# Applet soll Datei lesen (darf es aber nicht.)



## TSH (9. Jul 2008)

Hallo,

innerhalb eines Java-Servlets habe ich an einer Stelle ein Applet als jar eingebunden. Zur Laufzeit meines Servlets werden bestimmte Aktionen in eine Art Log-Datei geschrieben und das Servlet soll diese Datei nun visualisieren. Blöderweise darf es das aber nicht:

java.security.AccessControlException: access denied
(java.io.FilePermission /path/to/xyz.xml read)

Hat jemand eine Idee, wie man da am besten vorgehen kann? Es sollte eine Lösung sein, die ins Servlet bzw. jar integriert werden kann.


----------



## tfa (9. Jul 2008)

Nicht-signierte Applets dürfen keine Dateien lesen.
Aber was möchtest du überhaupt? Das Servlet läuft auf dem Server, das Applet läuft auf dem Client. Die Datei ist auf dem Server? Dann könnte das Servlet die Datei an das Applet schicken.


----------



## L-ectron-X (9. Jul 2008)

Ein unsigniertes Applet darf keine Dateien aus der lokalen Umgebung öffnen.
Ergo: Applet signieren -> FAQ.


----------



## TSH (9. Jul 2008)

Danke für Eure Antworten. Die Person, die das Applet erstellt hat, hat es angeblich signiert (keine Ahnung, ob das richtig geklappt hat). Bei ihr liegt eine .java.policy Datei im Home-Verzeichnis und dann funktioniert es auch. Aber das kann ja nicht die Lösung sein.

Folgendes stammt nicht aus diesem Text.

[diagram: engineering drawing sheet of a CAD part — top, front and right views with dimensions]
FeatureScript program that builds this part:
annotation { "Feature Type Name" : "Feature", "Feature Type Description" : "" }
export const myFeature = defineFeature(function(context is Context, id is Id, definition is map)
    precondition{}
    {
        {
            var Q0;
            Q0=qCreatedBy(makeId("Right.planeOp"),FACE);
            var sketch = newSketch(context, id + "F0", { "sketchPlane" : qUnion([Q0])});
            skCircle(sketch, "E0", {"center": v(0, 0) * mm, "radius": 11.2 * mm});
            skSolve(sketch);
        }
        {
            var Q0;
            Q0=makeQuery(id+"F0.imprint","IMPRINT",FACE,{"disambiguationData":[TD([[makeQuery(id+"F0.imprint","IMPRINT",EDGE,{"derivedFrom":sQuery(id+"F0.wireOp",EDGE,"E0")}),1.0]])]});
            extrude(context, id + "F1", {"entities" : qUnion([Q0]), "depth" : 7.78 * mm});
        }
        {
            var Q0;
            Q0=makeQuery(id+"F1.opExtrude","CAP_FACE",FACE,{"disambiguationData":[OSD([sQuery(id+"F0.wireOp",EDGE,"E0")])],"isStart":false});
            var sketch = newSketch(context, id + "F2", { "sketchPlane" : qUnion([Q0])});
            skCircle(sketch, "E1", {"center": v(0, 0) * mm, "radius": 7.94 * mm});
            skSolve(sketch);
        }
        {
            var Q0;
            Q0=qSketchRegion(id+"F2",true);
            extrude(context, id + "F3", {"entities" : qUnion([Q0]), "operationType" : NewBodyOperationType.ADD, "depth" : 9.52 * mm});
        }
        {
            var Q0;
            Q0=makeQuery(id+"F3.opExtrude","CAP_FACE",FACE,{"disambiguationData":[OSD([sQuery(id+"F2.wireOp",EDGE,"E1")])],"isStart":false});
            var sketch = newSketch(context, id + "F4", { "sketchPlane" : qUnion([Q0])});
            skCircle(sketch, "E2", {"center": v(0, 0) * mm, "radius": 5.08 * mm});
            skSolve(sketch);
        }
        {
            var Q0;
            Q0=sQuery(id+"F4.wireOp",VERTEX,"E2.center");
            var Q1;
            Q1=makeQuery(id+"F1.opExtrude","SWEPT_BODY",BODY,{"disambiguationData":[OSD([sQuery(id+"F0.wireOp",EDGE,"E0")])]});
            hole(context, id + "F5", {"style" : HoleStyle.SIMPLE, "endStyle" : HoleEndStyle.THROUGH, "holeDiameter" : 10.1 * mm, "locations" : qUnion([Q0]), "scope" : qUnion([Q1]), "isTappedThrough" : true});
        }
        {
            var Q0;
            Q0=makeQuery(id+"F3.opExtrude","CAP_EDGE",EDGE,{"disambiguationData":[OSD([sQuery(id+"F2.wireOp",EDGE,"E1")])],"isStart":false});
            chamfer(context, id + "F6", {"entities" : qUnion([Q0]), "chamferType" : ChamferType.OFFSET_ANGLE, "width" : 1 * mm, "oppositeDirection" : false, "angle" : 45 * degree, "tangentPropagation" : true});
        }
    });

Grundsätzlich läuft das Servlet natürlich auf dem Server und das Applet beim Client. Wir haben keine andere Möglichkeit gesehen, da diese Visualisierungskomponente Swing und AWT-Komponenten enthält.

Jetzt wird auf dem Server die Datei erstellt. Wie würde ich sie denn an das Servlet schicken können? Das wird übrigens nur 1x zum Servletstart gebraucht und muss nicht aktualisiert werden.


----------